Was confused with the word order i tried وهنا رجل مضحك في الخلفية And it got accepted but the answer given was of different order please help


https://www.duolingo.com/profile/TJ_Q8
  • 1385

good thing that Duolingo is accepting a different word order. Because Arabic is flexible indeed to some extent with the order. So, saying رجل مضحك first then في الخلفية does not change the meaning at all. Both ways are possible.


https://www.duolingo.com/profile/RonenMarti

If somebody can explain why after الخلفية there is no هناك?


https://www.duolingo.com/profile/TJ_Q8
  • 1385

هناك actually means (there), and as you see the English sentence has (here) not (there), which is هنا


https://www.duolingo.com/profile/RonenMarti

that i understand. however take a look in the English phrase " there is a funny man" why in arabic you are saying supposedly: " And here in the background a funny man" without the "there is"
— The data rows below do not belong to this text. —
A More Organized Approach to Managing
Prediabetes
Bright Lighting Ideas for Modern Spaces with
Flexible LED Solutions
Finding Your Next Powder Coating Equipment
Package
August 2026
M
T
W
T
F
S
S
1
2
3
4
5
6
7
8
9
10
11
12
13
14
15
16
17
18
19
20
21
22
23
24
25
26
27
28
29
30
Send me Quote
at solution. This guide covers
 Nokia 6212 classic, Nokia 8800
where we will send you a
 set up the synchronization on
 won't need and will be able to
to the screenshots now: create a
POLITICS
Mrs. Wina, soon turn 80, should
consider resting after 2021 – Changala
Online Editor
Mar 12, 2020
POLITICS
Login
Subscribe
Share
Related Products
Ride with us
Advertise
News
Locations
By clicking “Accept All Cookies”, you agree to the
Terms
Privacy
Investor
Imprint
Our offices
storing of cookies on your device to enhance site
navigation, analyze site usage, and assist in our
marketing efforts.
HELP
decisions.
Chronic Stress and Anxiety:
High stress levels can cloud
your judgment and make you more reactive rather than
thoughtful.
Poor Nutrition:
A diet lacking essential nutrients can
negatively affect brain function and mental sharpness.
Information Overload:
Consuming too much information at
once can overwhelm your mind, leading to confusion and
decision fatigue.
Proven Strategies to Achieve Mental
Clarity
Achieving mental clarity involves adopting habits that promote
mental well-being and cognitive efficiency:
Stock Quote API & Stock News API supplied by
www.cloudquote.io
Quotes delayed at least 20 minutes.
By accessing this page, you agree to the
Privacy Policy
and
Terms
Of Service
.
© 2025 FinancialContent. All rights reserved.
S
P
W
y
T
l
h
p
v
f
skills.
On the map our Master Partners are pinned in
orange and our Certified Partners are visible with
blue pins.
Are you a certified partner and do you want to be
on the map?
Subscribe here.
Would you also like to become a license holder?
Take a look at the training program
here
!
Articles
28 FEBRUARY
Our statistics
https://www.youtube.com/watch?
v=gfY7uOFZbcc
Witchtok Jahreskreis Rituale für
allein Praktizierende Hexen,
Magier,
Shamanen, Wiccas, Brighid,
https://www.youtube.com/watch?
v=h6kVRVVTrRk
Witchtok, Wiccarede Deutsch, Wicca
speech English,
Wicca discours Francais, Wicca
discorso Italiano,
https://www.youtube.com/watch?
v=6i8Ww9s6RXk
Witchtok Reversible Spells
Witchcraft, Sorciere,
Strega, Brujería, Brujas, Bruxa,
https://www.duolingo.com/profile/TJ_Q8
  • 1385

oh ok I got you now.
As a native myself, if I'm going to add (hunák) while (huná) is already used, it does sound cumbersome. I think this is one of the instances where English and Arabic do not match in translation because each has its own style in "pointing". If I'm going to use هناك in the sentence above, I'd re-compose it as: هناك رجل مضحك في الخلفية
So, I can say, it might be OK in English to put (here) and (there is) in one sentence like that, but in Arabic, the pointing or attention-grabbing is one by either one of them only.